>> BEGIN EXCERPT
Imagine walking through a busy train station during rush hour. You don’t just calculate the exact future trajectory of every person around you. Instead, you instinctively identify who is walking steadily and who is rushing unpredictably. You give the erratic rushers more space—effectively placing a “safety bubble” around them based on how unsure you are of their movement.

For mobile robots, replicating this intuition is incredibly difficult. While Deep Reinforcement Learning (RL) has enabled robots to navigate crowds in simulation, these robots often suffer from a “reality gap.” They perform beautifully in the environments they were trained in but fail dangerously when faced with Out-of-Distribution (OOD) scenarios—such as sudden changes in walking speeds, group behaviors, or aggressive pedestrian dynamics.

In this post, we dive into a recent paper presented at CoRL 2025, “Towards Generalizable Safety in Crowd Navigation via Conformal Uncertainty Handling.” The researchers propose a novel framework that doesn’t just predict where humans will go, but actively quantifies how wrong those predictions might be, using that uncertainty to drive safer behaviors.
>> END EXCERPT
>> BEGIN INFORMATION GIVEN
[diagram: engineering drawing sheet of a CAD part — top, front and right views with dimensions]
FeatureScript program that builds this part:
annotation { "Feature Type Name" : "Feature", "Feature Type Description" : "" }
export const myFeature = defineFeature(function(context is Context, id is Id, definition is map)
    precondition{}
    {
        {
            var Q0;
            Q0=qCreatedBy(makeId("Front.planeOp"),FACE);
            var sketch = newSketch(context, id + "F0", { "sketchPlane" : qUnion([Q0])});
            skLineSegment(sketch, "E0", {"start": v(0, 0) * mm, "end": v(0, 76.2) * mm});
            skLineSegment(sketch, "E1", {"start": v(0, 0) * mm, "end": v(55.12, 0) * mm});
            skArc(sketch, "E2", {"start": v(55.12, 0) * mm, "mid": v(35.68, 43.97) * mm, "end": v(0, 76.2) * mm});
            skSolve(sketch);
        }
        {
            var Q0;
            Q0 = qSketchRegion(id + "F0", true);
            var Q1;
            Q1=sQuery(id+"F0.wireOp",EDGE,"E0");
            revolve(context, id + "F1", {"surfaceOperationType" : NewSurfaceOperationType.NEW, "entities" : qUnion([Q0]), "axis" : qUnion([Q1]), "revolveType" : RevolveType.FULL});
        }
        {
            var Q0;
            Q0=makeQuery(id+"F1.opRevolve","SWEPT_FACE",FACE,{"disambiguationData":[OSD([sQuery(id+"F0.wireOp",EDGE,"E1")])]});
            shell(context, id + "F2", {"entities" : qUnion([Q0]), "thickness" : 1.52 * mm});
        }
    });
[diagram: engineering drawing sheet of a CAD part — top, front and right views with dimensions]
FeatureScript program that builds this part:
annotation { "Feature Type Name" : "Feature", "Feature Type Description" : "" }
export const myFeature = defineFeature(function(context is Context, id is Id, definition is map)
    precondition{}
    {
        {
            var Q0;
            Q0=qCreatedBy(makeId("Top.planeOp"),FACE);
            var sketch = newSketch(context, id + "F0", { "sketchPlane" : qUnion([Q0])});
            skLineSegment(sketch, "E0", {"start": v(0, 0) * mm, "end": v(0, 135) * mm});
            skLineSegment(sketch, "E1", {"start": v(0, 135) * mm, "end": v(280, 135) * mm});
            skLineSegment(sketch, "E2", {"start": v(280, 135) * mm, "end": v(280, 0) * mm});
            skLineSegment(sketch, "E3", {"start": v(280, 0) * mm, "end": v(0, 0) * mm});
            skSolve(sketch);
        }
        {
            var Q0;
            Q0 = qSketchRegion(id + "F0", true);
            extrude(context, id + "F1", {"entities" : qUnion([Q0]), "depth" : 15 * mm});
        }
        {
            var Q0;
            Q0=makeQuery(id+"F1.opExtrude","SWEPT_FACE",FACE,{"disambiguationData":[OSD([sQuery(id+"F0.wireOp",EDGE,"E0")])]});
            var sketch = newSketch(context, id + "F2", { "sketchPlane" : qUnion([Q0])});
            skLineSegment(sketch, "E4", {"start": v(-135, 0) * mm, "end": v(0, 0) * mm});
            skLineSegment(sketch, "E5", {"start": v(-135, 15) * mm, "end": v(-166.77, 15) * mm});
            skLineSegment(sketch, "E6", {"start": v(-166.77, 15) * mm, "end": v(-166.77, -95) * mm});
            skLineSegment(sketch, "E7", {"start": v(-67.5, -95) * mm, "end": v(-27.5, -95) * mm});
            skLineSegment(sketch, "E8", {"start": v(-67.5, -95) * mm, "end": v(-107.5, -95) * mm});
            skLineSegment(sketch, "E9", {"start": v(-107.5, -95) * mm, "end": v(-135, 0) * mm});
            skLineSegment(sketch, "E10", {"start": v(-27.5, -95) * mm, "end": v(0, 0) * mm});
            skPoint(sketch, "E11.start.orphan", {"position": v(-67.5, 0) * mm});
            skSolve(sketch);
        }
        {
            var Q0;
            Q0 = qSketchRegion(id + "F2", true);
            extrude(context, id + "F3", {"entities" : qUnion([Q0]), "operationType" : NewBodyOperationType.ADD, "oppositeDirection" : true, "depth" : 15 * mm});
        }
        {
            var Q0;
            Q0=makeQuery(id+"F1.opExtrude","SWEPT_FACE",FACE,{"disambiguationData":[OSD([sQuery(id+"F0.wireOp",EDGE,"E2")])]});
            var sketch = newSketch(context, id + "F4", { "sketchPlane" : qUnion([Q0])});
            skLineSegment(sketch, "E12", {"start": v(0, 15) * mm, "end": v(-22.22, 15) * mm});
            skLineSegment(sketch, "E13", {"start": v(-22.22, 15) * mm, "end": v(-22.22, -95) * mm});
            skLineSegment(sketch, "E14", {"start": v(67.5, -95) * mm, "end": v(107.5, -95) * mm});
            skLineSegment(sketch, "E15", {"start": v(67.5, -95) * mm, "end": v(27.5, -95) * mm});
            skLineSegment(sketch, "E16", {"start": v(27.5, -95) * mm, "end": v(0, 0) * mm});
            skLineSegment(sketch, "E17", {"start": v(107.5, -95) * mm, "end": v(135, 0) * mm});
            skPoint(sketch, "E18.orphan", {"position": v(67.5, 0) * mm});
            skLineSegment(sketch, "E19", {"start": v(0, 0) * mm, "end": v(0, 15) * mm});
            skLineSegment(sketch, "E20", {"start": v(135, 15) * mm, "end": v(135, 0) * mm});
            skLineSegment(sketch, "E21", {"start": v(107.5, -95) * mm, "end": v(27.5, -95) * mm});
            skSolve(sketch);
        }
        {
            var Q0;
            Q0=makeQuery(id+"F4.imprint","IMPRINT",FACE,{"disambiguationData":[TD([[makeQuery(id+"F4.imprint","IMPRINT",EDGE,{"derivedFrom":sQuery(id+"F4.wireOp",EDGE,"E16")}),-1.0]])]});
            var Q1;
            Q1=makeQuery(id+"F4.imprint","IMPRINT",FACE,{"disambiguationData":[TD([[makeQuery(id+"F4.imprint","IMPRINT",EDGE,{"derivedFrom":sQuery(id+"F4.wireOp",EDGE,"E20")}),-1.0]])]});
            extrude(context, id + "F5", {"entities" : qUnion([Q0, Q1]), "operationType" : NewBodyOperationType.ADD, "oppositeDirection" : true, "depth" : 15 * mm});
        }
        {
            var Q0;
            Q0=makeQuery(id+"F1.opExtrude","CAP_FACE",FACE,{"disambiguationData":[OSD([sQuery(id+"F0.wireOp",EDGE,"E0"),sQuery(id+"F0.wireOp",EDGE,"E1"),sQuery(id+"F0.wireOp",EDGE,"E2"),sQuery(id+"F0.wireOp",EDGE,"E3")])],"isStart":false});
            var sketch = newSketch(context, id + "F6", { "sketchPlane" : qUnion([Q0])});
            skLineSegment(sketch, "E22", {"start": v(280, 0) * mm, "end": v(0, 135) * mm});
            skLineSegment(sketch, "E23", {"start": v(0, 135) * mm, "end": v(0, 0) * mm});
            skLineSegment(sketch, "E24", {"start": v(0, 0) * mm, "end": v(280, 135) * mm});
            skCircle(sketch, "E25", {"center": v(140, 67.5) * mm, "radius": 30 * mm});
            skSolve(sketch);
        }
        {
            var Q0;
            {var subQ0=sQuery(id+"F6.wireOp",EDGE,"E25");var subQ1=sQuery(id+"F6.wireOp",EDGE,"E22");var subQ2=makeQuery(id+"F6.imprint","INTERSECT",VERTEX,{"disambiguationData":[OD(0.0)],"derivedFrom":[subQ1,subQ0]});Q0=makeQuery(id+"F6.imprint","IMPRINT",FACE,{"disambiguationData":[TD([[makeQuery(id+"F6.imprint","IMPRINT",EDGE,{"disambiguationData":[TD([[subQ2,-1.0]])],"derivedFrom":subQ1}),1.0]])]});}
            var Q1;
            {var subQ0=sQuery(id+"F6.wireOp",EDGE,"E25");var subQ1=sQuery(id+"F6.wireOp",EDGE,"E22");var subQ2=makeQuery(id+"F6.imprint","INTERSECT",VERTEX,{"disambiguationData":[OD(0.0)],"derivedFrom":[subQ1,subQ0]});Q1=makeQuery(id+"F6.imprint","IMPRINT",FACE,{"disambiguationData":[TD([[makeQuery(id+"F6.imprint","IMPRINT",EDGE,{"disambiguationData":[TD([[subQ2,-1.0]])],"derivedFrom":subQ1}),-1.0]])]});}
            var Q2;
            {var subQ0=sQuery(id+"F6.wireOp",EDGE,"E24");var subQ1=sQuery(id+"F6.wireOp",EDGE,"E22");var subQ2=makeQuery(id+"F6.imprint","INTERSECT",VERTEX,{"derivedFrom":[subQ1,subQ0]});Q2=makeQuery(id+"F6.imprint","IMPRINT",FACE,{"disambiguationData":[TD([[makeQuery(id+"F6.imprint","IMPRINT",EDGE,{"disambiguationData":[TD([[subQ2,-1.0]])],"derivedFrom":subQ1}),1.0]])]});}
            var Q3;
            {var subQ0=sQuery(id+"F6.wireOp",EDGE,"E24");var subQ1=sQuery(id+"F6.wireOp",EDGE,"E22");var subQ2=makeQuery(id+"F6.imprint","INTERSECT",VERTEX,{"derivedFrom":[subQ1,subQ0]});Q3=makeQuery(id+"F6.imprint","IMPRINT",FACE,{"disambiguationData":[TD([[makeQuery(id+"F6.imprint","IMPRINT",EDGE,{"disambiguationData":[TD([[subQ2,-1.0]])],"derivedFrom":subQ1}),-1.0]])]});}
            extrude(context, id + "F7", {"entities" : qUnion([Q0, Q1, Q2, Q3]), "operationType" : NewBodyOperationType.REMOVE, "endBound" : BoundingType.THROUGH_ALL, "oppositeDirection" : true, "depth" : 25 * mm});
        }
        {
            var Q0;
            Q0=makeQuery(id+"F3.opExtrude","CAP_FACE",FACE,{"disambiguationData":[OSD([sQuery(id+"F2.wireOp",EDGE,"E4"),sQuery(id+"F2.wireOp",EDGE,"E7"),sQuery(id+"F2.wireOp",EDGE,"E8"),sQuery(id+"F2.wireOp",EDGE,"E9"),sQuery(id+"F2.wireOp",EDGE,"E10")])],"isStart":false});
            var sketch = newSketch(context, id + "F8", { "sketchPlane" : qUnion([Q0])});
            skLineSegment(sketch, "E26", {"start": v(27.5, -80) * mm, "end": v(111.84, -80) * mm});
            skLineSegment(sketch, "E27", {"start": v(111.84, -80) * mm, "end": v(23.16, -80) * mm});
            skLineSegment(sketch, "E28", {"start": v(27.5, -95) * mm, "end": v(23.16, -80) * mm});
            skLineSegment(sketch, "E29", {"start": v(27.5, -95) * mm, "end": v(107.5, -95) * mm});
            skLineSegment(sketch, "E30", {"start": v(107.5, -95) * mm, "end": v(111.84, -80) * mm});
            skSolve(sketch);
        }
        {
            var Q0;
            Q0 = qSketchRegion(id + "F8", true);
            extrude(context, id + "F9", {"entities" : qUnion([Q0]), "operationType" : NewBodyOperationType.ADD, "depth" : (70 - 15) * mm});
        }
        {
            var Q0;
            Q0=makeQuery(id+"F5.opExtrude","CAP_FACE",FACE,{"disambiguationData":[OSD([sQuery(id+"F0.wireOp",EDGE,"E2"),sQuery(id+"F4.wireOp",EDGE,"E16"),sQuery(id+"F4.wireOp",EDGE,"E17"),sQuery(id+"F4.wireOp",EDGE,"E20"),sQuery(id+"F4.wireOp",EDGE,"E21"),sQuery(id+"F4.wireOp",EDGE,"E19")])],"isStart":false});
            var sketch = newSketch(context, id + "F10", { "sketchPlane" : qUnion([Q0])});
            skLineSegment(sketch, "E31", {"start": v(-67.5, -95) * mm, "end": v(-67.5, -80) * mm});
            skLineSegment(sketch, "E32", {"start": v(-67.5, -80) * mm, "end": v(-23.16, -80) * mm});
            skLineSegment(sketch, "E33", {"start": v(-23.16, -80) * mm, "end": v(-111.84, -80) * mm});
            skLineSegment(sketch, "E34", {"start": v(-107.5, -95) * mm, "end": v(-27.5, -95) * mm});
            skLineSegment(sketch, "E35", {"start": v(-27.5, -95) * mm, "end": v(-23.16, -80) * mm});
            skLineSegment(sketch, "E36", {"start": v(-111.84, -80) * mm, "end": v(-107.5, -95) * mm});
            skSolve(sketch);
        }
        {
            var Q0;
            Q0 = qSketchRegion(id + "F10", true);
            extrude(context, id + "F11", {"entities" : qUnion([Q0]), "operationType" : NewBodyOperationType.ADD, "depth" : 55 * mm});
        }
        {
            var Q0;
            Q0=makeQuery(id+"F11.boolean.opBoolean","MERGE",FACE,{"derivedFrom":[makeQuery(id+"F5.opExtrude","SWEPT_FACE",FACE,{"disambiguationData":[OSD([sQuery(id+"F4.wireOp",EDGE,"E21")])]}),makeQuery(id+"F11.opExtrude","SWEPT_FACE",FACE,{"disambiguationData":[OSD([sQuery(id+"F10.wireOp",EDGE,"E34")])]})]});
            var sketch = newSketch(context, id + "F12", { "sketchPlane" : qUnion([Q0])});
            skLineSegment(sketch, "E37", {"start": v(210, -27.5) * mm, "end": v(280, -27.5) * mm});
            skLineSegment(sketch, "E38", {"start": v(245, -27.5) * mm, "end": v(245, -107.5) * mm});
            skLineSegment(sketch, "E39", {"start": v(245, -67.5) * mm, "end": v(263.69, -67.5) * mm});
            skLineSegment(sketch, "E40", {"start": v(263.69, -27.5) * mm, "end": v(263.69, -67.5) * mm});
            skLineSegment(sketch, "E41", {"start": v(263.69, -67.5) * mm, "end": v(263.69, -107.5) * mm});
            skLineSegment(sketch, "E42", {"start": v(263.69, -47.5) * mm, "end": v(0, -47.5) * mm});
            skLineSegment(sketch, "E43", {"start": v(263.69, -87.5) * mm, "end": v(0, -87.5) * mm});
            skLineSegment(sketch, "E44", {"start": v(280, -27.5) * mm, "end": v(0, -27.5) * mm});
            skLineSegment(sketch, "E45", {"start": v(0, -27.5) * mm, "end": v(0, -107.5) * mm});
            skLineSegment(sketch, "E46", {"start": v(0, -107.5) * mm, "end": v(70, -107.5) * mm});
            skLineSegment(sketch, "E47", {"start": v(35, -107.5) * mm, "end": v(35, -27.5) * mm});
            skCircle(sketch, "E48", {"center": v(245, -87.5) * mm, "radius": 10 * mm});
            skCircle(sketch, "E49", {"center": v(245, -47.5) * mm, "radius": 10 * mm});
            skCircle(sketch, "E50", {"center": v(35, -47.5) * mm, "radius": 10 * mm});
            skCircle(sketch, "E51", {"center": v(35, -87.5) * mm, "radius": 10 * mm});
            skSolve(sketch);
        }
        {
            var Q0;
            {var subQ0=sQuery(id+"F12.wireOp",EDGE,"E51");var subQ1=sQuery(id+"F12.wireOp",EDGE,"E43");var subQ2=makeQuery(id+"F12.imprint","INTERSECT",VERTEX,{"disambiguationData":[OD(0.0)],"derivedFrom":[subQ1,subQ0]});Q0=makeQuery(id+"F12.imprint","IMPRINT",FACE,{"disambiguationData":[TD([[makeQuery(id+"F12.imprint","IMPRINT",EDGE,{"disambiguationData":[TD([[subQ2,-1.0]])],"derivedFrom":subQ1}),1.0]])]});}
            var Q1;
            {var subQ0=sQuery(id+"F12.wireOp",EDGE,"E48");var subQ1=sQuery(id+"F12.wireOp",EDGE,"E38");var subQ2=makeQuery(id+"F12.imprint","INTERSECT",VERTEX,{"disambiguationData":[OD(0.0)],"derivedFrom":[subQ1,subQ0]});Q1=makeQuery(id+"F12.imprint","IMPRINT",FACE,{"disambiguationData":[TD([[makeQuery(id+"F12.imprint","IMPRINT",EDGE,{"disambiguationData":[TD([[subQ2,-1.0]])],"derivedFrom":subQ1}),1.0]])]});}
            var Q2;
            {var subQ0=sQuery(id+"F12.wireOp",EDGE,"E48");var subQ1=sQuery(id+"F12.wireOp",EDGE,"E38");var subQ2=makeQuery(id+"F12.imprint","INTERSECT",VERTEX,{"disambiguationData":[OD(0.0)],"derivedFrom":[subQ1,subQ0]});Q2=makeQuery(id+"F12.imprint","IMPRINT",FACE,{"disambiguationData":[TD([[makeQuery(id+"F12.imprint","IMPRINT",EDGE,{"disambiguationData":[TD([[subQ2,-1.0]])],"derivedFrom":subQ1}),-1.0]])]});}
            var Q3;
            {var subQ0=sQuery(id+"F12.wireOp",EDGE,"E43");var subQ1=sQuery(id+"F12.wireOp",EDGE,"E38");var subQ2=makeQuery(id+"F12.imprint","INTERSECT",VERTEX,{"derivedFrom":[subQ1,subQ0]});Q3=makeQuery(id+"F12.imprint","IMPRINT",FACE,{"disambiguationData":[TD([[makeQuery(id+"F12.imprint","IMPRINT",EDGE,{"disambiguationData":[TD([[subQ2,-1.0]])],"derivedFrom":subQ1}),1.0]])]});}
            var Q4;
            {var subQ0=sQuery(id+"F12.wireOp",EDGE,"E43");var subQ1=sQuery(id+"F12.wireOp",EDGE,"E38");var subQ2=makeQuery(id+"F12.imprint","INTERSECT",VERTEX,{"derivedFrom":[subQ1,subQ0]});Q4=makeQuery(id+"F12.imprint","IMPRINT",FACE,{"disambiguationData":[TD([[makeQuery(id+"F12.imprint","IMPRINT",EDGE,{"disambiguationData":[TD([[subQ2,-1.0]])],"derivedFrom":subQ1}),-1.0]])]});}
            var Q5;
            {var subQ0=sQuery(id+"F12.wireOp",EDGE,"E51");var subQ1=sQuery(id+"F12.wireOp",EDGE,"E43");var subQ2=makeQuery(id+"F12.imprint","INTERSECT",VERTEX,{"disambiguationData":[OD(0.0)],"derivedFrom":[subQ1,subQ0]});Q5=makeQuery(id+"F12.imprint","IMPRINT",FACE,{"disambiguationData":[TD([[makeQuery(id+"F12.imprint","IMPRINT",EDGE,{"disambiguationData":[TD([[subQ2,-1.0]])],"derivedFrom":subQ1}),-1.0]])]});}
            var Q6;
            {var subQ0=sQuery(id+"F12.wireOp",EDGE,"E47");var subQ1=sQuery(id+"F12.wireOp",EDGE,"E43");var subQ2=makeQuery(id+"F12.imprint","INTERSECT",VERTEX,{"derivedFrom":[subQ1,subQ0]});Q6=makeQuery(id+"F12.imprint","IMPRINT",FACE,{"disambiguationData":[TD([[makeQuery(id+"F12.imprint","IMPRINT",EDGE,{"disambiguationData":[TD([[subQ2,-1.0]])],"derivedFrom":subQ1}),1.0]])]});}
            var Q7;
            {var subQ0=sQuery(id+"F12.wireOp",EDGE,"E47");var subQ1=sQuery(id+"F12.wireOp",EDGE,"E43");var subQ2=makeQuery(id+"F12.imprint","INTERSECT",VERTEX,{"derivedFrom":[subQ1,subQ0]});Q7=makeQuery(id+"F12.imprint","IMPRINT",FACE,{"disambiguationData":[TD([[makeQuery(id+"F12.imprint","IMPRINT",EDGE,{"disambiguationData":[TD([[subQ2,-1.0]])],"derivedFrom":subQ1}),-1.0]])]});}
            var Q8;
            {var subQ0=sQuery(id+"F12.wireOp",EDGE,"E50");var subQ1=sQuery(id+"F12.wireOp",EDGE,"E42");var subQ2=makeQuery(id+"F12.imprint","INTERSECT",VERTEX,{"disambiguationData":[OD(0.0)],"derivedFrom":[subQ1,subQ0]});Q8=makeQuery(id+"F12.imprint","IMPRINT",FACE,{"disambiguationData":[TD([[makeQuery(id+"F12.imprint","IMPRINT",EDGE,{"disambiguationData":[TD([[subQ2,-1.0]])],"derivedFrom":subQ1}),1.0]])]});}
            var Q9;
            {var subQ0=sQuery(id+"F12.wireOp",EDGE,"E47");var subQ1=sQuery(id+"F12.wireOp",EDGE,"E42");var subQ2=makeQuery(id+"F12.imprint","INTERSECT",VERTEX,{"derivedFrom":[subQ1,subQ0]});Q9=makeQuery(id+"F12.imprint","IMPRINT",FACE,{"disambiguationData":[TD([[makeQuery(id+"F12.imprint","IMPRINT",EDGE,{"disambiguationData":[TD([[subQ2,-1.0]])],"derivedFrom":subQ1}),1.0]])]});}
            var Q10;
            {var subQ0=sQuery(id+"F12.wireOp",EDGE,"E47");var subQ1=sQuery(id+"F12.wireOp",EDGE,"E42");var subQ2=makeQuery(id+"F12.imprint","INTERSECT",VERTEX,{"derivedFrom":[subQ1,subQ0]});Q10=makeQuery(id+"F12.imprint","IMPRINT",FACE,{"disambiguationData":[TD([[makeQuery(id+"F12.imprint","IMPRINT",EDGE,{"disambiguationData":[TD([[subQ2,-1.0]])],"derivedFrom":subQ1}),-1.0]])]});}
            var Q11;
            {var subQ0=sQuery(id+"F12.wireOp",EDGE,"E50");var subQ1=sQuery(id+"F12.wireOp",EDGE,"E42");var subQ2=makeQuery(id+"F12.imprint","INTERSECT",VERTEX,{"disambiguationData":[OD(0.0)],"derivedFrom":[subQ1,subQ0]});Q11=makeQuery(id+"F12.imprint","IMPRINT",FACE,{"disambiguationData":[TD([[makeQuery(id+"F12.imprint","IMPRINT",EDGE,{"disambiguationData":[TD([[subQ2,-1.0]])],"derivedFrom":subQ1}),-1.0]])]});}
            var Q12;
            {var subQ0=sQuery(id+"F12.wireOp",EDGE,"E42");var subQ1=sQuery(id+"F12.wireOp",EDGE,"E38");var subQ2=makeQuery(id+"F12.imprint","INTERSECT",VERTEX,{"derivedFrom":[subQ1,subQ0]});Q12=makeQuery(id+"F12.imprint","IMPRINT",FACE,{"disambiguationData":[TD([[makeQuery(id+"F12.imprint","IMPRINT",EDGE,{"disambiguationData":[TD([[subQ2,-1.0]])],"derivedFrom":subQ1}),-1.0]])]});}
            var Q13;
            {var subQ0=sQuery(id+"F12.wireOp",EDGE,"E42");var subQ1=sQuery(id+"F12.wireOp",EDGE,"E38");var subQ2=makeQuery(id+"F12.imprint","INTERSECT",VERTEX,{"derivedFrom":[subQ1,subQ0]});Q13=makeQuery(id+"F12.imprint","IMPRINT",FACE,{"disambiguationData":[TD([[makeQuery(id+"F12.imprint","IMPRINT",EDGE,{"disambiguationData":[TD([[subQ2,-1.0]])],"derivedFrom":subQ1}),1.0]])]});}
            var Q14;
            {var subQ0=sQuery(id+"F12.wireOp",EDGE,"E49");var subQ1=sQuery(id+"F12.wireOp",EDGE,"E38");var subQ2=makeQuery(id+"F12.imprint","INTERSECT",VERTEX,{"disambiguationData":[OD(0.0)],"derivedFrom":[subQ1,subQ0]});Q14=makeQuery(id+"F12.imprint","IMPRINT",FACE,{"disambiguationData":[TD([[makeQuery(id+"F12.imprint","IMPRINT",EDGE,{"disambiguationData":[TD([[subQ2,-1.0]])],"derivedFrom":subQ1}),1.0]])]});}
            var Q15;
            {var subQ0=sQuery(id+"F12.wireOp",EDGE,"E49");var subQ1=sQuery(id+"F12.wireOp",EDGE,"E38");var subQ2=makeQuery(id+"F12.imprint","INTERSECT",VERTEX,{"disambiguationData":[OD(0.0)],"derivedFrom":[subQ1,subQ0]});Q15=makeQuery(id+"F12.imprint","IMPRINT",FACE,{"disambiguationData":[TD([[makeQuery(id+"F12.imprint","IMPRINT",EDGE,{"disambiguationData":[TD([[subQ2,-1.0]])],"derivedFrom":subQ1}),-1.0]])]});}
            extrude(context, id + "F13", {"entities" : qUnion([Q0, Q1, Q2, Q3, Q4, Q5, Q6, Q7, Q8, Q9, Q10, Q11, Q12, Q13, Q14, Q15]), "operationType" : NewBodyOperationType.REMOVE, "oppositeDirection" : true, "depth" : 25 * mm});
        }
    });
>> END INFORMATION GIVEN
### [GOALS]
1: Answer these questions from the crowd navigation post:
(a) In the train station scene, which people do you give more space to?
(b) What kind of scenarios make RL-trained robots fail dangerously?
(c) At which conference was the paper presented?
2: Write the next few paragraphs of the post on robot crowd navigation, picking up after its final sentence.

### [IN RESPONSE]
1:
(a) The erratic rushers.
(b) Out-of-Distribution (OOD) scenarios.
(c) CoRL 2025.

2:
The Core Problem: Overfitting in Crowd Navigation

Traditional RL approaches for crowd navigation typically treat human trajectory prediction as a deterministic input. The robot observes the world, predicts future paths for all pedestrians, and plans a route.

The flaw in this approach is overfitting. If a robot is trained in a simulation where everyone walks at 1.0 m/s, it learns to rely on that specific dynamic. If it is deployed in a real-world scenario where people are running at 2.0 m/s, its predictions fail. Because the robot doesn’t know that it is wrong, it proceeds with high confidence into a collision.

To solve this, we need a system that:

  1. Quantifies Uncertainty: Realizes when its predictions are becoming unreliable.
  2. Adapts Online: Adjusts its uncertainty estimates in real-time as crowd dynamics shift.
  3. Constrains Behavior: Uses these estimates to force the robot to be more cautious.

The Solution: A Pipeline for Uncertainty-Aware Navigation

The researchers introduce a framework combining Adaptive Conformal Inference (ACI) with Constrained Reinforcement Learning (CRL).

Figure 1: The overall pipeline of our method. We mark components related to humans in yellow, components related to physical information and decision making of the robot in blue, and fused features in green.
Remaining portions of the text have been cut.